Maru is a computer Go program developed using deep reinforcement learning from randomly generated game records. The deep learning model of Maru incorporates large-kernel depthwise convolutions and multi-head attention, enabling it to efficiently grasp the overall state of the board. Its reinforcement learning procedure is inspired by approaches used in Katago and Gumbel AlphaZero, allowing it to efficiently learn a wide range of patterns. This page shows the improvement in playing strength through reinforcement learning and the results of self-play matches.

Maru is a sibling program of the computer Shogi program Gokaku. Maru shares the same deep learning model architecture, search algorithm, and reinforcement learning methodology as Gokaku.

This page shows the changes in playing strength during the reinforcement learning process of the latest version, Maru version 8.1, which is run with 500 visits. The Elo rating is calculated by playing matches against 60 models of nearby generations. The Elo ratings of other baseline programs are calculated based on their match results against Maru (these are not objective indicators of each program’s actual strength).

The executable program and model files for Maru are available on GitHub. The progress of reinforcement learning for previous version, Maru version 8.0, is shown on here.
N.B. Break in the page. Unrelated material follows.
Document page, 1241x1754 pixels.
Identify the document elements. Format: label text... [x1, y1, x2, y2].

If you have any questions, please contact Atsushi Takeda.

Ratings

Self-Play Games

History

2025/08/04: Reinforcement learning of Maru 8.1 has started from game records with random moves.

2025/08/04: Training of the 1st model, which consists of 4 blocks and 128 channels, has started.
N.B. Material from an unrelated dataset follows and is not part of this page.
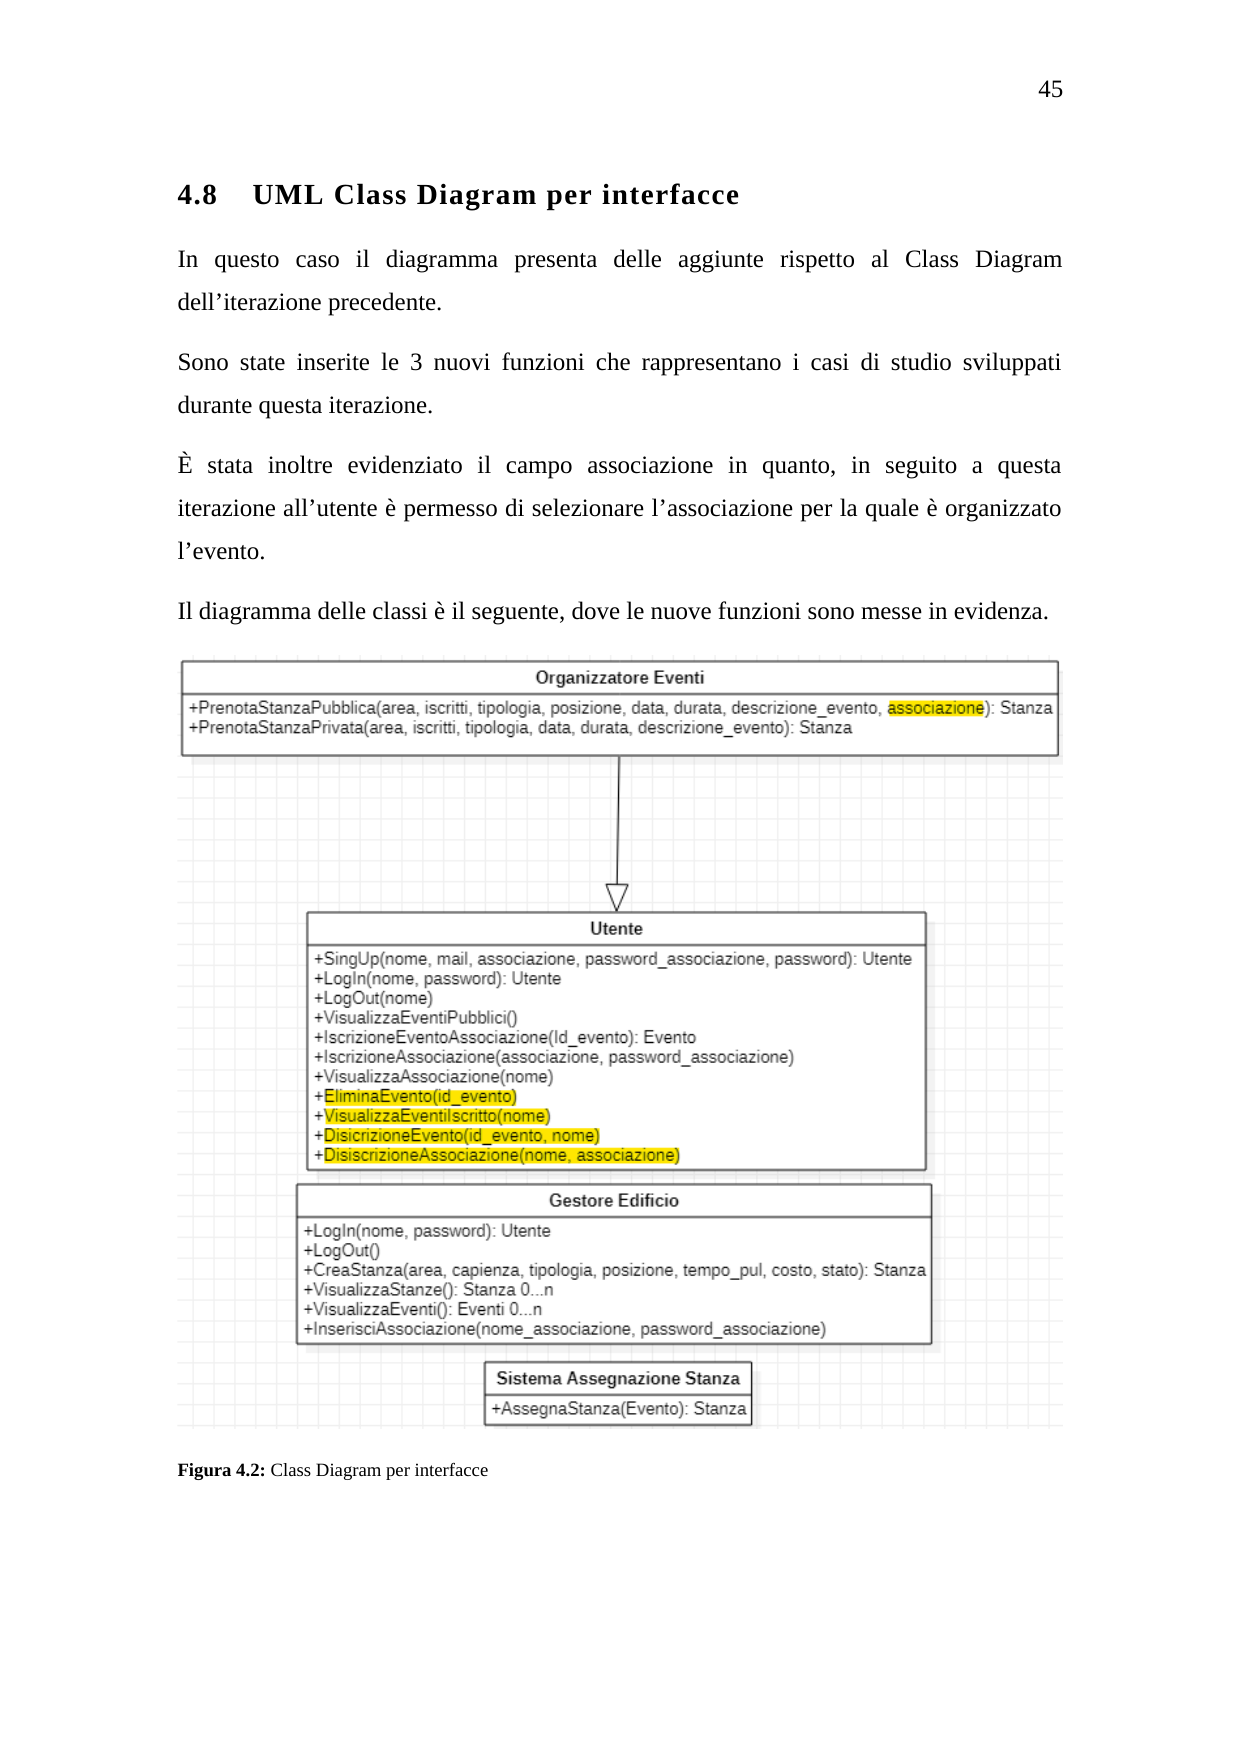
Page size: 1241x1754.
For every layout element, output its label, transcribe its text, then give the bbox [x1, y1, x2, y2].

2025/08/26: The 1st model training has been stopped when the number of generated game records reached 2.5M.

2025/08/26: Training of the 2nd model, which consists of 8 blocks and 192 channels, has started.

2025/09/25: The 2nd model training has been stopped when the number of generated game records reached 4M.

2025/09/25: Training of the 3rd model, which consists of 12 blocks and 256 channels, has started.

2025/10/27: The 3rd model training has been stopped when the number of generated game records reached 5M.

2025/10/27: Training of the 4rd model, which consists of 20 blocks and 384 channels, has started.